__WORK TO BE COMPLETED__.
Write out the data as a JSON list of strings, one string per line and no blank lines, starting at the beginning of the data and ending at the line containing "домашніми пристроями та".

▼

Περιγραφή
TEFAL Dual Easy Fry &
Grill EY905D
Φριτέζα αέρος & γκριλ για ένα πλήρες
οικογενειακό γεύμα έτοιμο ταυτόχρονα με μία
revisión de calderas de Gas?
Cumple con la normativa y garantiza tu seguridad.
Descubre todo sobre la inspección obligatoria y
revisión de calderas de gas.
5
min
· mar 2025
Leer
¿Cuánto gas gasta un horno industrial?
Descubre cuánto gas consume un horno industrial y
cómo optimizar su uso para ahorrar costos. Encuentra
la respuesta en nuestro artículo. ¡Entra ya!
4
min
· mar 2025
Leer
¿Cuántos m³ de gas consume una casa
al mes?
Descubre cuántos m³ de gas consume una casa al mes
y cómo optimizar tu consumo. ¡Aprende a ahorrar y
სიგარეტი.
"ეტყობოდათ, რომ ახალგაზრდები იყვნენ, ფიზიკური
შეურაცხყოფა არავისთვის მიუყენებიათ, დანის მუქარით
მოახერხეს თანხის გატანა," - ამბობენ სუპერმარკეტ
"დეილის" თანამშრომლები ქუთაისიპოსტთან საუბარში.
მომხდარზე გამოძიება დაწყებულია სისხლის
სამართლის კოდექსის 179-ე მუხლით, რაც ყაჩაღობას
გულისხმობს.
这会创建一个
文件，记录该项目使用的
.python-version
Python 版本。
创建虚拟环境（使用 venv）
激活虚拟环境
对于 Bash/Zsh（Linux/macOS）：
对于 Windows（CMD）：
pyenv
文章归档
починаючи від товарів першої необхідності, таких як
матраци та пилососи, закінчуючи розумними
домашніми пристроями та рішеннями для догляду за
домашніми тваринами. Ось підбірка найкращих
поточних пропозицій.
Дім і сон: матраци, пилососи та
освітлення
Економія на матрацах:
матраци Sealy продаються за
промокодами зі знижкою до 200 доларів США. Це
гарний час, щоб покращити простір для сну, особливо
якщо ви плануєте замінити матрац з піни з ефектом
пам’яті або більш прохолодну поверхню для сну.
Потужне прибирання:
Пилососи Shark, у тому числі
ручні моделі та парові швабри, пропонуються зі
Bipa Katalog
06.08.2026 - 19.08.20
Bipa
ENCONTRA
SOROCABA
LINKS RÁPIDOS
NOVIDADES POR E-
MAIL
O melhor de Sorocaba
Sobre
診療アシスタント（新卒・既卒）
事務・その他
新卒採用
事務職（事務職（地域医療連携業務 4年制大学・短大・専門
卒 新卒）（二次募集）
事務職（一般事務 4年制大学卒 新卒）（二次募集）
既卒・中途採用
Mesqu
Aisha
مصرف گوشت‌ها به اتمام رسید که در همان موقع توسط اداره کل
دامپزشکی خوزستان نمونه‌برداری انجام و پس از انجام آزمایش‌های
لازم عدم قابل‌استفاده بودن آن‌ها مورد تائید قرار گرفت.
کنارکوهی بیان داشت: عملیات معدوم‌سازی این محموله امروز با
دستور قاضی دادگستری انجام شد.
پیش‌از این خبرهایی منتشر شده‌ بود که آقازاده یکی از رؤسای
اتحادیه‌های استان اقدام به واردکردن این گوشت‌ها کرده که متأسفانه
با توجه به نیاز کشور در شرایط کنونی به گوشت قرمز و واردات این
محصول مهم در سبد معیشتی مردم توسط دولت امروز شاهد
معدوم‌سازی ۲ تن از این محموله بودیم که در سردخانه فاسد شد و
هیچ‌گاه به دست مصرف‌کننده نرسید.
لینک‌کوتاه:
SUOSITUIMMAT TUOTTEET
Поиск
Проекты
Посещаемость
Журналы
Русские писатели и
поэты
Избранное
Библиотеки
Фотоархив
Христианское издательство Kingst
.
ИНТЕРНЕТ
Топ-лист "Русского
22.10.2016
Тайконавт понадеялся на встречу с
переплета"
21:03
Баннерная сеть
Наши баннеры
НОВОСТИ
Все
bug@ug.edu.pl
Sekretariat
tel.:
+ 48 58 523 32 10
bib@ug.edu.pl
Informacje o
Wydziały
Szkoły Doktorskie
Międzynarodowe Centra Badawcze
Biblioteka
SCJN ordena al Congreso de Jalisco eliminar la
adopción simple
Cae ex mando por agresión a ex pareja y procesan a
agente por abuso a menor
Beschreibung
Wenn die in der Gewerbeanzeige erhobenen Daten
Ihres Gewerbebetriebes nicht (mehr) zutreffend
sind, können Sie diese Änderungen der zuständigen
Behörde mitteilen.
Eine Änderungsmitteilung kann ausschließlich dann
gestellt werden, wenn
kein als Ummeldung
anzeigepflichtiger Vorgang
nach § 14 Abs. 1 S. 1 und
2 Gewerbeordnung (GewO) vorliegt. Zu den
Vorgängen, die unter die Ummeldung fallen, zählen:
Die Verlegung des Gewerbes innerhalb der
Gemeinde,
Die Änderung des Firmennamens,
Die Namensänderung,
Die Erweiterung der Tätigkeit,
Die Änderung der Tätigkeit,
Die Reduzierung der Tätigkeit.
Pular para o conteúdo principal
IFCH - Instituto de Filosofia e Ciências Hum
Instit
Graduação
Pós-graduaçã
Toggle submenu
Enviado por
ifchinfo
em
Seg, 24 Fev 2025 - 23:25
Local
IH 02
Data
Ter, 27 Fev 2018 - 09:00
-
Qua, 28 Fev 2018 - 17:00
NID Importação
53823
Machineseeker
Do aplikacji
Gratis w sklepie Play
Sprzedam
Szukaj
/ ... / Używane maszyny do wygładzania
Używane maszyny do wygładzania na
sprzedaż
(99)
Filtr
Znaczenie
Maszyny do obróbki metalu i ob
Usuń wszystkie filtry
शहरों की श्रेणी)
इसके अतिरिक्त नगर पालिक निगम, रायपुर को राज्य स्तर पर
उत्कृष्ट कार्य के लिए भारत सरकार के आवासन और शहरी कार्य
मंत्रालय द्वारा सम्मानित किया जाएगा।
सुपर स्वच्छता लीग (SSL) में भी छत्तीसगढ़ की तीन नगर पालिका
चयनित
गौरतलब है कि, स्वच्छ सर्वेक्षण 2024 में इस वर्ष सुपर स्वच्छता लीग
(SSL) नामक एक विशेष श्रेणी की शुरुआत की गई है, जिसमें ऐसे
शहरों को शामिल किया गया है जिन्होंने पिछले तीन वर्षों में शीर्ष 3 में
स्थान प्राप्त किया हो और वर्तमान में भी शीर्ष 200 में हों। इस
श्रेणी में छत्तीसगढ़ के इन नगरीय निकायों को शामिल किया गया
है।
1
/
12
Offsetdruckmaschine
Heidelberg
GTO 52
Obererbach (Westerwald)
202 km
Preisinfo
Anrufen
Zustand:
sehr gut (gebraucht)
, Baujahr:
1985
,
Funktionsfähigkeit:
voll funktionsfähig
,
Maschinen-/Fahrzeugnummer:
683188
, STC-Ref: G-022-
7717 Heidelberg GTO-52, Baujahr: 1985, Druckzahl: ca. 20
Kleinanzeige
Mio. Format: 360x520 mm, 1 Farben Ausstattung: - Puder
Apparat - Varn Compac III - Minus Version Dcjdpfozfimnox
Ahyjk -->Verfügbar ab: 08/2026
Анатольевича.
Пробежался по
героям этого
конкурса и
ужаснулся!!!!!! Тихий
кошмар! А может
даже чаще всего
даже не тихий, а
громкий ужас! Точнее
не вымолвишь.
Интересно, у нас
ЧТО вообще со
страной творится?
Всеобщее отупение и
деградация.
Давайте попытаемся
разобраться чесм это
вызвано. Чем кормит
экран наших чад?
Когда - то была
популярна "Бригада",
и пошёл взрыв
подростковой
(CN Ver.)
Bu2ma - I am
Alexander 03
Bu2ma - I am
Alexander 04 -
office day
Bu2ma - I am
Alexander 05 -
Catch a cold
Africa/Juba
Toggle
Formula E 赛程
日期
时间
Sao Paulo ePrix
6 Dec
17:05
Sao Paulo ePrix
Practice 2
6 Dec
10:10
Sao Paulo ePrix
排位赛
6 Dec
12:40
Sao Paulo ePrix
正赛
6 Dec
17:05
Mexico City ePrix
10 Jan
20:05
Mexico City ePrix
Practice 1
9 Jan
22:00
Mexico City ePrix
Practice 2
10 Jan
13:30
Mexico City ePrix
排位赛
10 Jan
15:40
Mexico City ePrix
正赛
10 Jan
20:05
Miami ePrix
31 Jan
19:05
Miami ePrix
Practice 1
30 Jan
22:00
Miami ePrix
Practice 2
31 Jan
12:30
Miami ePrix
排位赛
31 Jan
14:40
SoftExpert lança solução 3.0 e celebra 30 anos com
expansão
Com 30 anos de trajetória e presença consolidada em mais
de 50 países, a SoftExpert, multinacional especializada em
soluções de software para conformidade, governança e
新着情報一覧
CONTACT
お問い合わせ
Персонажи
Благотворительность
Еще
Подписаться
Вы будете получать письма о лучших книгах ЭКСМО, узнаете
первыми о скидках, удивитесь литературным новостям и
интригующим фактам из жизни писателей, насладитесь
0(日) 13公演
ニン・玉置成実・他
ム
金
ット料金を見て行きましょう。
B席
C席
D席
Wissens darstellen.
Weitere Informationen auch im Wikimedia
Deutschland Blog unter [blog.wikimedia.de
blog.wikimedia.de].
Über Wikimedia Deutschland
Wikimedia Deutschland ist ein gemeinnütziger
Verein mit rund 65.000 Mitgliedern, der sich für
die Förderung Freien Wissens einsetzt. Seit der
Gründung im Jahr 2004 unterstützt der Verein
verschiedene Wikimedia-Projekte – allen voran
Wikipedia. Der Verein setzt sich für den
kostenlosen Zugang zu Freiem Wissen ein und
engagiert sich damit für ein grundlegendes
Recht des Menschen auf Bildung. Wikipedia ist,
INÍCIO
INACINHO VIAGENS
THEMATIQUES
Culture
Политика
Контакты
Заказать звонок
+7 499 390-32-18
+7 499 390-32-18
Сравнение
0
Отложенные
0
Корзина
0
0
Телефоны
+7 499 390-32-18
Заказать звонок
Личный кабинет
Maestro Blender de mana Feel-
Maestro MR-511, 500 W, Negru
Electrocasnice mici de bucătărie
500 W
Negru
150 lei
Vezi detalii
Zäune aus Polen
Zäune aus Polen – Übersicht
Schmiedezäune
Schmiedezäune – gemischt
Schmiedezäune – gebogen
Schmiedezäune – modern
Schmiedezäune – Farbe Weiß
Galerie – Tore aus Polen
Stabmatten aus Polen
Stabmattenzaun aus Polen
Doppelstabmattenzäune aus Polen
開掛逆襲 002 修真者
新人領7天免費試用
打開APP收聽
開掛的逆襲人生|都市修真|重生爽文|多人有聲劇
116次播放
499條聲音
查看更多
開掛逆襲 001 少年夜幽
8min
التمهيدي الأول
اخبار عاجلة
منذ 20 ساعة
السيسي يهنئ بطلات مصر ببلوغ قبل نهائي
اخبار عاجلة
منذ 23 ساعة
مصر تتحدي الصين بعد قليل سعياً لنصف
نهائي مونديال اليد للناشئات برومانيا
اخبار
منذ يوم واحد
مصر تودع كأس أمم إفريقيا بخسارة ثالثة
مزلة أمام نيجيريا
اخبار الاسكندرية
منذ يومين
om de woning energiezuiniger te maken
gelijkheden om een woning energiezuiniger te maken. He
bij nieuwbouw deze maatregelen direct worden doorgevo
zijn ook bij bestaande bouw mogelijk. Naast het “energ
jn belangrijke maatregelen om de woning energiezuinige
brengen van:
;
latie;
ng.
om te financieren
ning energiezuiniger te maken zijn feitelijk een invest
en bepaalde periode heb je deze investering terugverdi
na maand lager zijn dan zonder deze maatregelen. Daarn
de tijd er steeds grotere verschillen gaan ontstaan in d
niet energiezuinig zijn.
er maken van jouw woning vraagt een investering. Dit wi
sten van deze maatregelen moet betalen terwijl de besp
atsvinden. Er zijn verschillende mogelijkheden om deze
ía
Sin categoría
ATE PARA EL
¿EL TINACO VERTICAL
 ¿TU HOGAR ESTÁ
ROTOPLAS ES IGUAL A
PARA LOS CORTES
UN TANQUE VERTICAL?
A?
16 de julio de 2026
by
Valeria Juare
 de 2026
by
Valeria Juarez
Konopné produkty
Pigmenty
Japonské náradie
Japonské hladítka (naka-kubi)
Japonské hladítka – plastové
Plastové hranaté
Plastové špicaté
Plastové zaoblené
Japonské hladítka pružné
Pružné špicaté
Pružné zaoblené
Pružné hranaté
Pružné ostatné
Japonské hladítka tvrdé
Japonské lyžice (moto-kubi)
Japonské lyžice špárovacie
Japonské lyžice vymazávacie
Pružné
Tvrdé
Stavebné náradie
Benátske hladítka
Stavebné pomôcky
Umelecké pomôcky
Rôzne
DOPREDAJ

▲

__TASK ANSWER__.
[
  "Περιγραφή",
  "TEFAL Dual Easy Fry &",
  "Grill EY905D",
  "Φριτέζα αέρος & γκριλ για ένα πλήρες",
  "οικογενειακό γεύμα έτοιμο ταυτόχρονα με μία",
  "revisión de calderas de Gas?",
  "Cumple con la normativa y garantiza tu seguridad.",
  "Descubre todo sobre la inspección obligatoria y",
  "revisión de calderas de gas.",
  "5",
  "min",
  "· mar 2025",
  "Leer",
  "¿Cuánto gas gasta un horno industrial?",
  "Descubre cuánto gas consume un horno industrial y",
  "cómo optimizar su uso para ahorrar costos. Encuentra",
  "la respuesta en nuestro artículo. ¡Entra ya!",
  "4",
  "min",
  "· mar 2025",
  "Leer",
  "¿Cuántos m³ de gas consume una casa",
  "al mes?",
  "Descubre cuántos m³ de gas consume una casa al mes",
  "y cómo optimizar tu consumo. ¡Aprende a ahorrar y",
  "სიგარეტი.",
  "\"ეტყობოდათ, რომ ახალგაზრდები იყვნენ, ფიზიკური",
  "შეურაცხყოფა არავისთვის მიუყენებიათ, დანის მუქარით",
  "მოახერხეს თანხის გატანა,\" - ამბობენ სუპერმარკეტ",
  "\"დეილის\" თანამშრომლები ქუთაისიპოსტთან საუბარში.",
  "მომხდარზე გამოძიება დაწყებულია სისხლის",
  "სამართლის კოდექსის 179-ე მუხლით, რაც ყაჩაღობას",
  "გულისხმობს.",
  "这会创建一个",
  "文件，记录该项目使用的",
  ".python-version",
  "Python 版本。",
  "创建虚拟环境（使用 venv）",
  "激活虚拟环境",
  "对于 Bash/Zsh（Linux/macOS）：",
  "对于 Windows（CMD）：",
  "pyenv",
  "文章归档",
  "починаючи від товарів першої необхідності, таких як",
  "матраци та пилососи, закінчуючи розумними",
  "домашніми пристроями та рішеннями для догляду за"
]